Pucha que los momentos álgidos te enseñan sobre la vida. Fueron varios días de sensación de haber sido atropellada por una grúa, de andar por la ciudad como una muerta viva hasta caer rendida en la cama y dormir morir, no más. No poder concebir como una familia tan felíz pudo ser diezmada por tantas catástrofes en tan poco tiempo. Sin fuerza, sin energía, triste como tres tristes tigres, con *ese* dolor instalado en pleno estómago.
Y a la vez viviendo tantas cosas hermosas, que me pregunto cómo es posible que convivan tanto dolor y tanta felicidad. Mi madre y mi hermano, que son un tesoro preciado y con quienes armamos una cofradía, una red que sostiene e impide la caída al vacio.
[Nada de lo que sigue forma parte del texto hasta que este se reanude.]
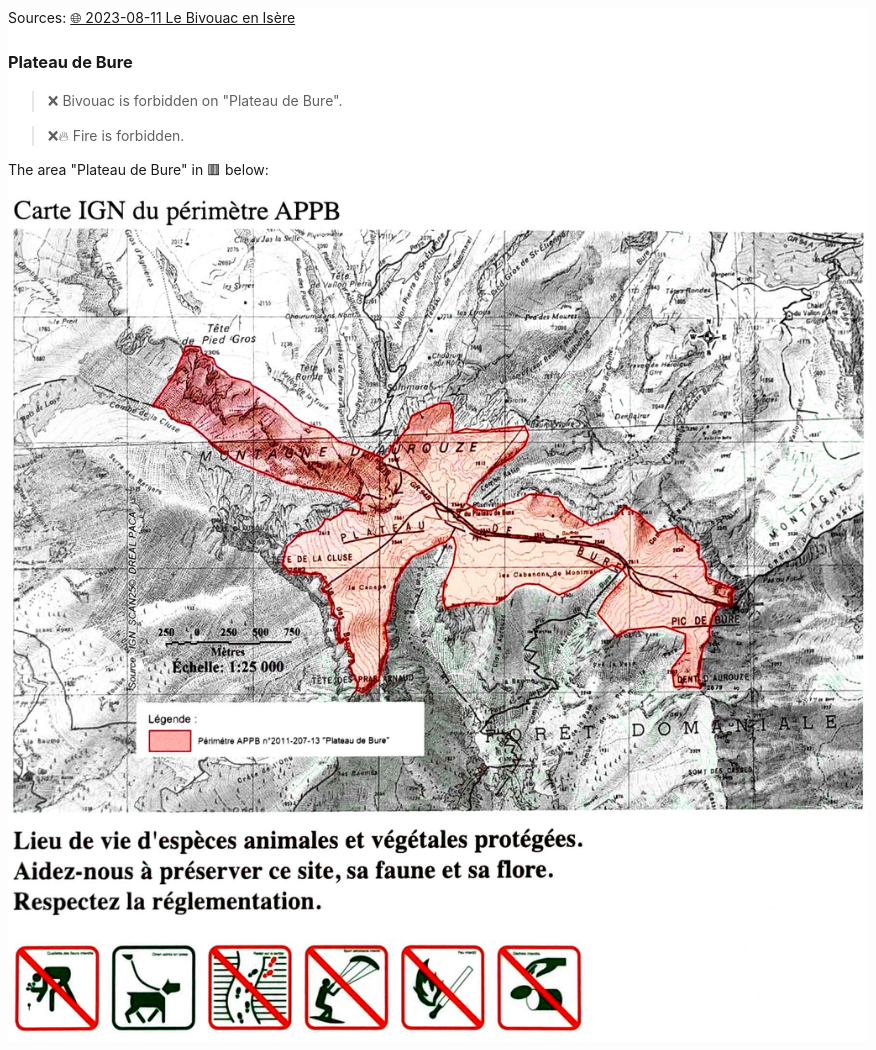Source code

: Sources: [🌐 2023-08-11 Le Bivouac en Isère](https://www.isere-tourisme.com/informations-pratiques/le-bivouac-en-isere)

### Plateau de Bure

> ❌ Bivouac is forbidden on "Plateau de Bure".

> ❌🔥 Fire is forbidden.

The area "Plateau de Bure" in 🟥 below:

![Plateau de Bure](assets/2011_APPB_Plateau_de_Bure.jpg)

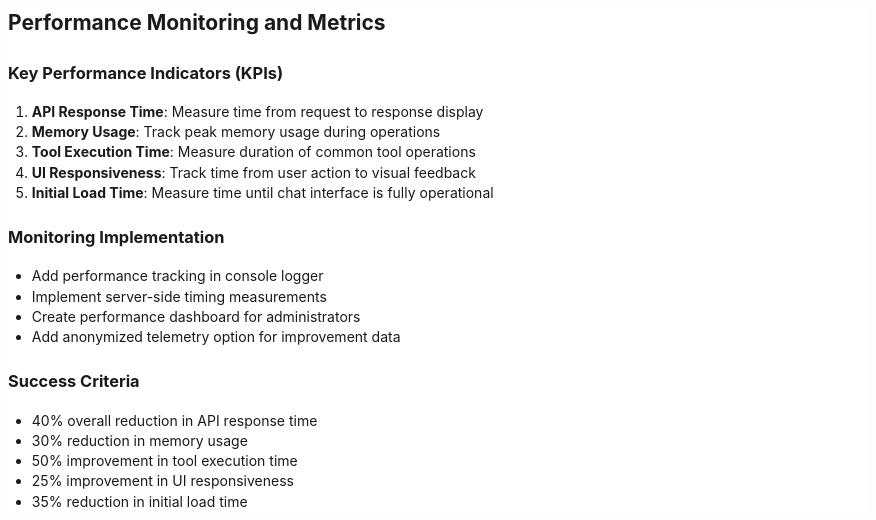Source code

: ## Performance Monitoring and Metrics

### Key Performance Indicators (KPIs)
1. **API Response Time**: Measure time from request to response display
2. **Memory Usage**: Track peak memory usage during operations
3. **Tool Execution Time**: Measure duration of common tool operations
4. **UI Responsiveness**: Track time from user action to visual feedback
5. **Initial Load Time**: Measure time until chat interface is fully operational

### Monitoring Implementation
- Add performance tracking in console logger
- Implement server-side timing measurements
- Create performance dashboard for administrators
- Add anonymized telemetry option for improvement data

### Success Criteria
- 40% overall reduction in API response time
- 30% reduction in memory usage
- 50% improvement in tool execution time
- 25% improvement in UI responsiveness
- 35% reduction in initial load time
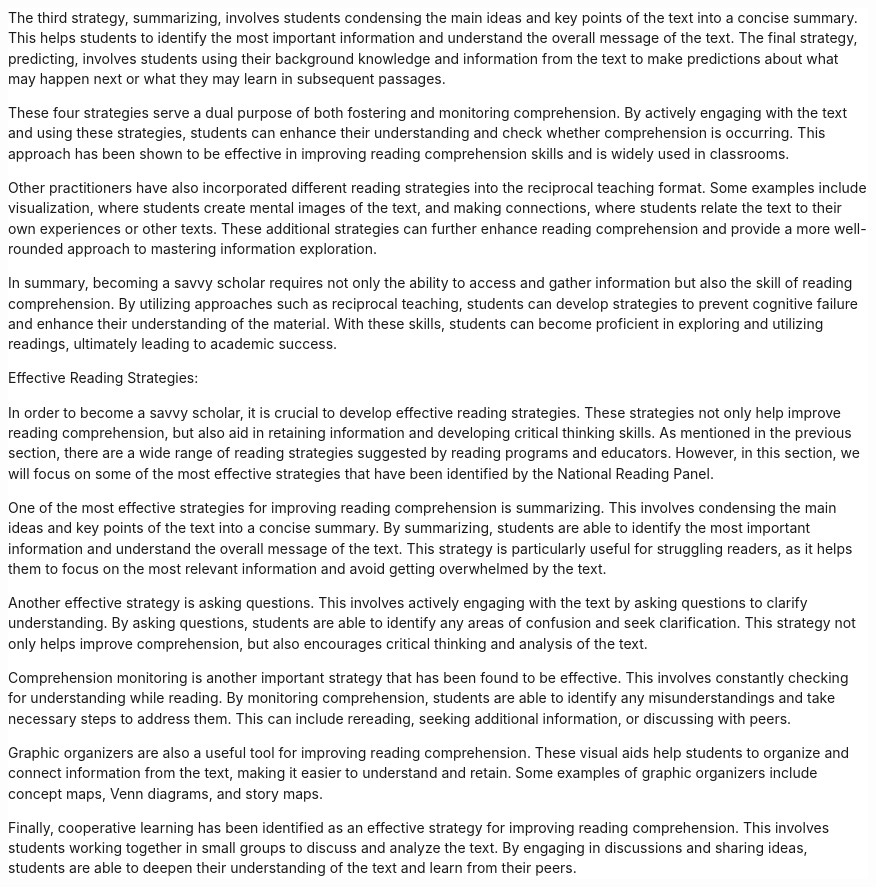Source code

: The third strategy, summarizing, involves students condensing the main ideas and key points of the text into a concise summary. This helps students to identify the most important information and understand the overall message of the text. The final strategy, predicting, involves students using their background knowledge and information from the text to make predictions about what may happen next or what they may learn in subsequent passages.

These four strategies serve a dual purpose of both fostering and monitoring comprehension. By actively engaging with the text and using these strategies, students can enhance their understanding and check whether comprehension is occurring. This approach has been shown to be effective in improving reading comprehension skills and is widely used in classrooms.

Other practitioners have also incorporated different reading strategies into the reciprocal teaching format. Some examples include visualization, where students create mental images of the text, and making connections, where students relate the text to their own experiences or other texts. These additional strategies can further enhance reading comprehension and provide a more well-rounded approach to mastering information exploration.

In summary, becoming a savvy scholar requires not only the ability to access and gather information but also the skill of reading comprehension. By utilizing approaches such as reciprocal teaching, students can develop strategies to prevent cognitive failure and enhance their understanding of the material. With these skills, students can become proficient in exploring and utilizing readings, ultimately leading to academic success.


Effective Reading Strategies:

In order to become a savvy scholar, it is crucial to develop effective reading strategies. These strategies not only help improve reading comprehension, but also aid in retaining information and developing critical thinking skills. As mentioned in the previous section, there are a wide range of reading strategies suggested by reading programs and educators. However, in this section, we will focus on some of the most effective strategies that have been identified by the National Reading Panel.

One of the most effective strategies for improving reading comprehension is summarizing. This involves condensing the main ideas and key points of the text into a concise summary. By summarizing, students are able to identify the most important information and understand the overall message of the text. This strategy is particularly useful for struggling readers, as it helps them to focus on the most relevant information and avoid getting overwhelmed by the text.

Another effective strategy is asking questions. This involves actively engaging with the text by asking questions to clarify understanding. By asking questions, students are able to identify any areas of confusion and seek clarification. This strategy not only helps improve comprehension, but also encourages critical thinking and analysis of the text.

Comprehension monitoring is another important strategy that has been found to be effective. This involves constantly checking for understanding while reading. By monitoring comprehension, students are able to identify any misunderstandings and take necessary steps to address them. This can include rereading, seeking additional information, or discussing with peers.

Graphic organizers are also a useful tool for improving reading comprehension. These visual aids help students to organize and connect information from the text, making it easier to understand and retain. Some examples of graphic organizers include concept maps, Venn diagrams, and story maps.

Finally, cooperative learning has been identified as an effective strategy for improving reading comprehension. This involves students working together in small groups to discuss and analyze the text. By engaging in discussions and sharing ideas, students are able to deepen their understanding of the text and learn from their peers.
La alegría de haber sido amada por mi padre y mis abuelitos, y saber que a pesar de que ya no estén, siguen existiendo dentro mío. Mi farfoloco, fuente de toda felicidad, que me abraza cada día, cada minuto. El pronto viaje (falta 1 MES!) y la emoción del casamiento. Mi vida profesional que empieza a armarse, mi vida artística que florece, nuestras plantitas que pujan por crecer.
Necesidad de vida.
Y una voz, desconocida para mi, una voz nueva que explotó en el último ensayo de la obra. Voz de las entrañas. Un grito que dejó azoradas a mis compañeras, a mi directora y sobre todo a mi misma. Una voz que necesitaba salir e invadir todo el espacio, porque si quedaba adentro me iba a hacer explotar a mí. Desgarro por tanta pérdida, lamento, llanto.
Y la maravilla de descubrir que puedo transformar el dolor en creación. Es ese el milagro del arte.